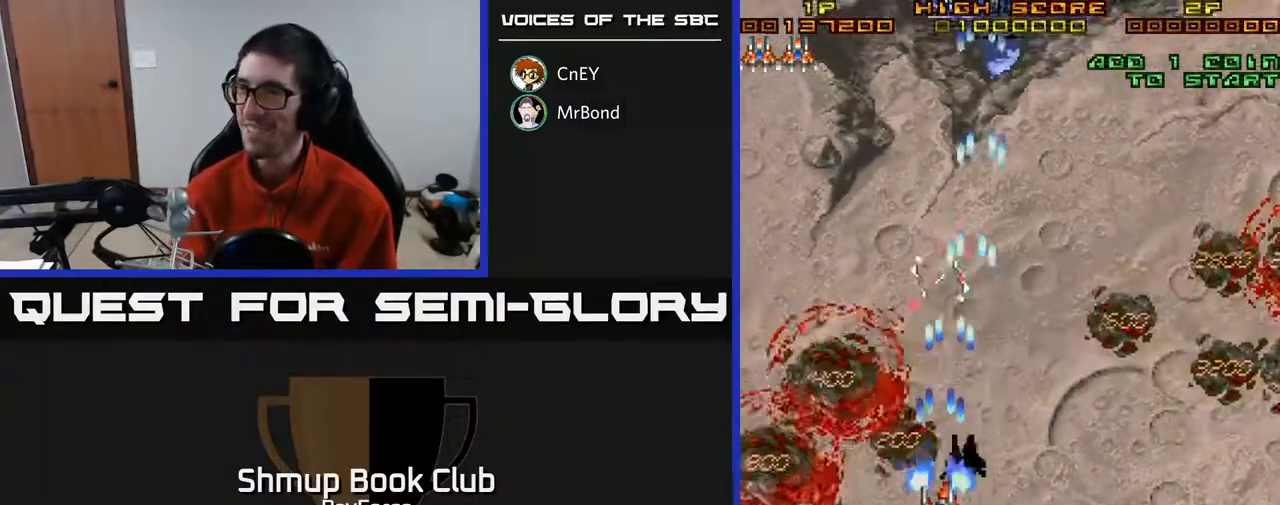
{"buttons": ["A", "DPAD_DOWN", "DPAD_RIGHT"], "right_stick": "center", "events": [[17, "DPAD_RIGHT", "down"], [233, "DPAD_UP", "up"], [333, "DPAD_DOWN", "down"]]}
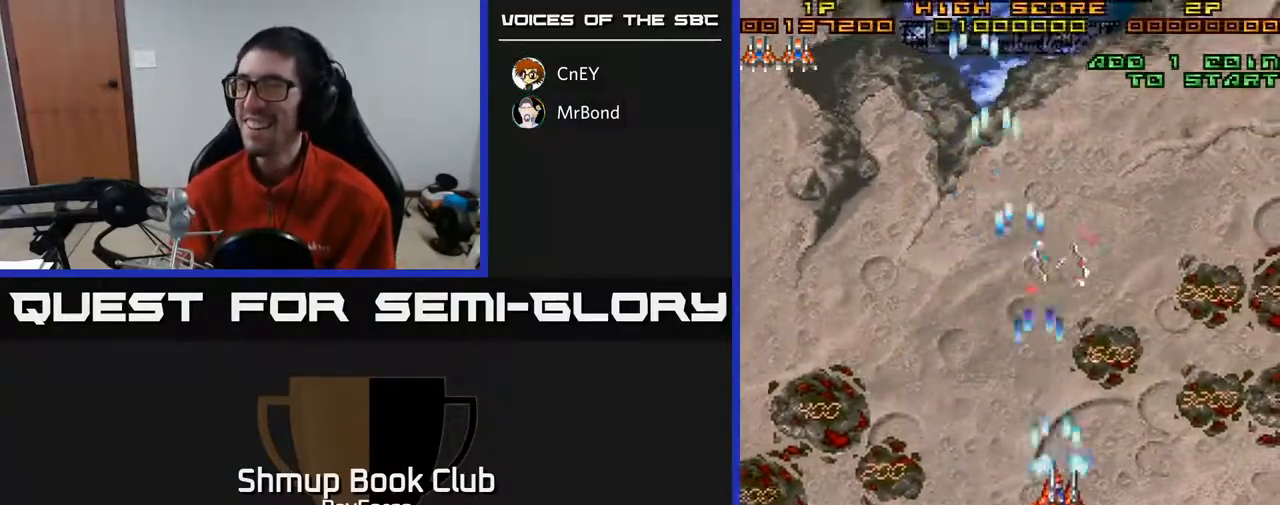
{"buttons": ["A", "DPAD_RIGHT"], "right_stick": "center", "events": [[200, "DPAD_DOWN", "up"]]}
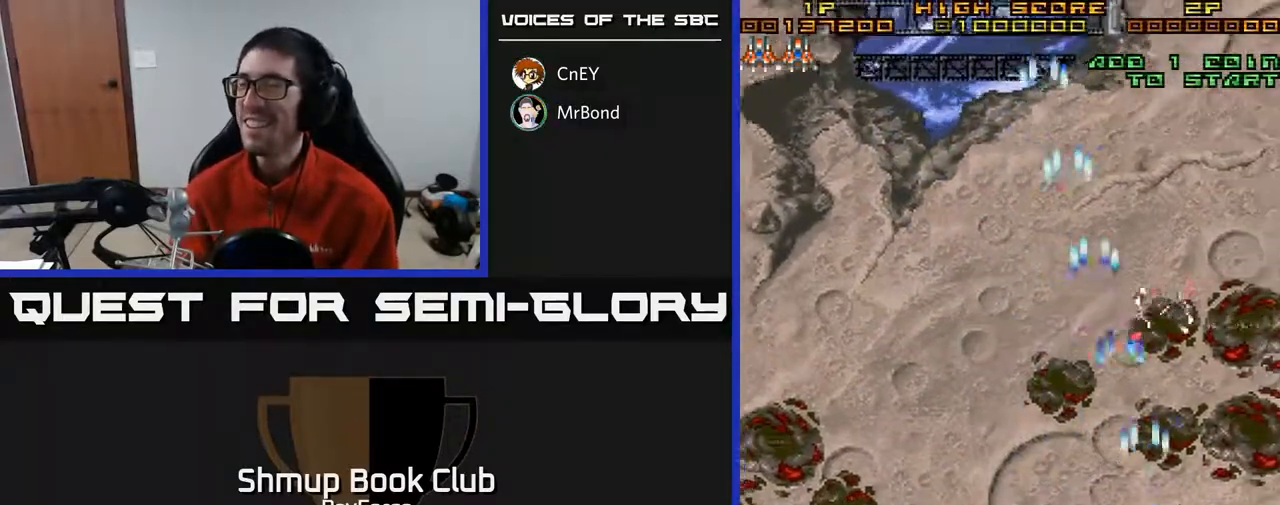
{"buttons": ["A", "DPAD_UP", "DPAD_LEFT"], "right_stick": "center", "events": [[233, "DPAD_UP", "down"], [317, "DPAD_RIGHT", "up"], [483, "DPAD_LEFT", "down"]]}
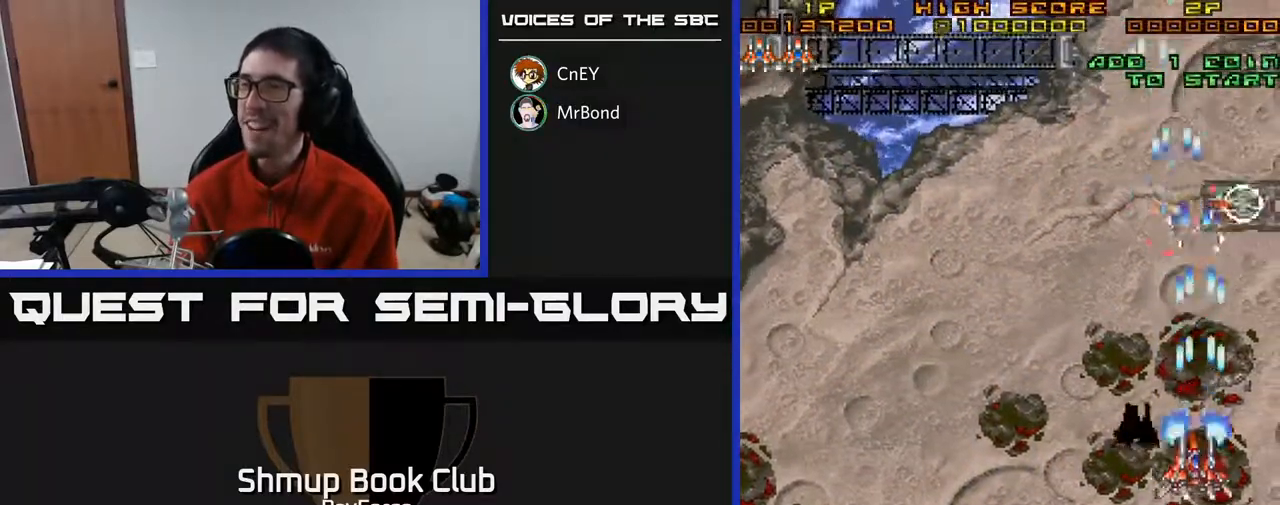
{"buttons": ["A", "DPAD_UP", "DPAD_RIGHT"], "right_stick": "center", "events": [[167, "DPAD_LEFT", "up"], [167, "DPAD_UP", "up"], [200, "DPAD_RIGHT", "down"], [350, "DPAD_UP", "down"]]}
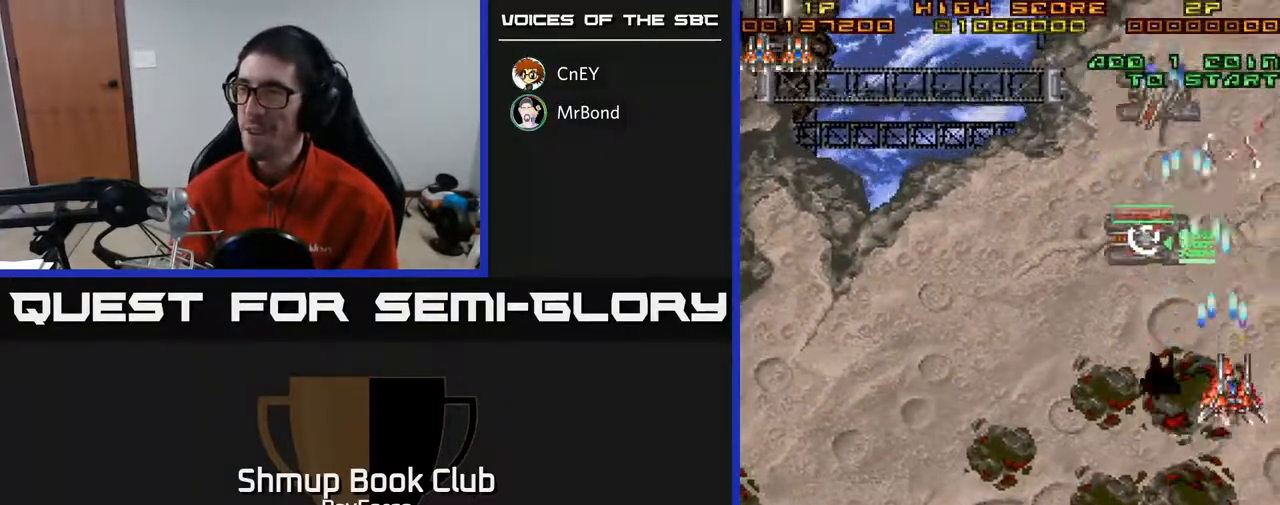
{"buttons": ["A", "DPAD_UP"], "right_stick": "center", "events": [[17, "DPAD_RIGHT", "up"], [67, "DPAD_LEFT", "down"], [283, "DPAD_UP", "up"], [467, "DPAD_UP", "down"], [500, "DPAD_LEFT", "up"]]}
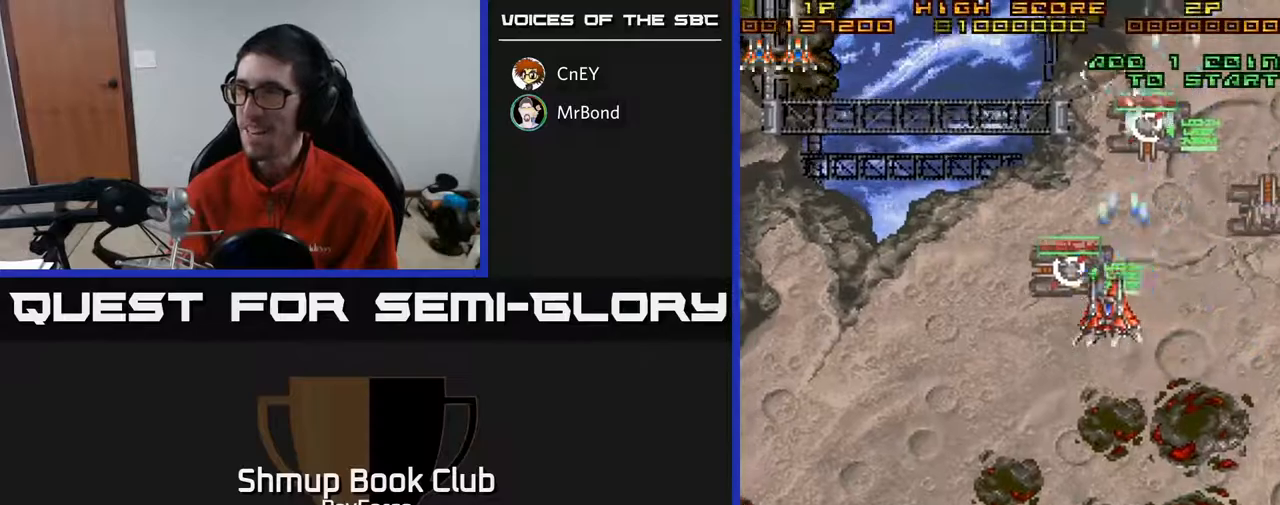
{"buttons": ["A", "DPAD_DOWN"], "right_stick": "center", "events": [[17, "DPAD_RIGHT", "down"], [17, "DPAD_UP", "up"], [100, "DPAD_DOWN", "down"], [400, "DPAD_RIGHT", "up"]]}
**********
**WORK REQUEST:** Repeat the listing word for word, omitting the pictures.

**ANSWER BOX:**
{"buttons": ["A", "DPAD_DOWN", "DPAD_RIGHT"], "right_stick": "center", "events": [[17, "DPAD_RIGHT", "down"], [233, "DPAD_UP", "up"], [333, "DPAD_DOWN", "down"]]}
{"buttons": ["A", "DPAD_RIGHT"], "right_stick": "center", "events": [[200, "DPAD_DOWN", "up"]]}
{"buttons": ["A", "DPAD_UP", "DPAD_LEFT"], "right_stick": "center", "events": [[233, "DPAD_UP", "down"], [317, "DPAD_RIGHT", "up"], [483, "DPAD_LEFT", "down"]]}
{"buttons": ["A", "DPAD_UP", "DPAD_RIGHT"], "right_stick": "center", "events": [[167, "DPAD_LEFT", "up"], [167, "DPAD_UP", "up"], [200, "DPAD_RIGHT", "down"], [350, "DPAD_UP", "down"]]}
{"buttons": ["A", "DPAD_UP"], "right_stick": "center", "events": [[17, "DPAD_RIGHT", "up"], [67, "DPAD_LEFT", "down"], [283, "DPAD_UP", "up"], [467, "DPAD_UP", "down"], [500, "DPAD_LEFT", "up"]]}
{"buttons": ["A", "DPAD_DOWN"], "right_stick": "center", "events": [[17, "DPAD_RIGHT", "down"], [17, "DPAD_UP", "up"], [100, "DPAD_DOWN", "down"], [400, "DPAD_RIGHT", "up"]]}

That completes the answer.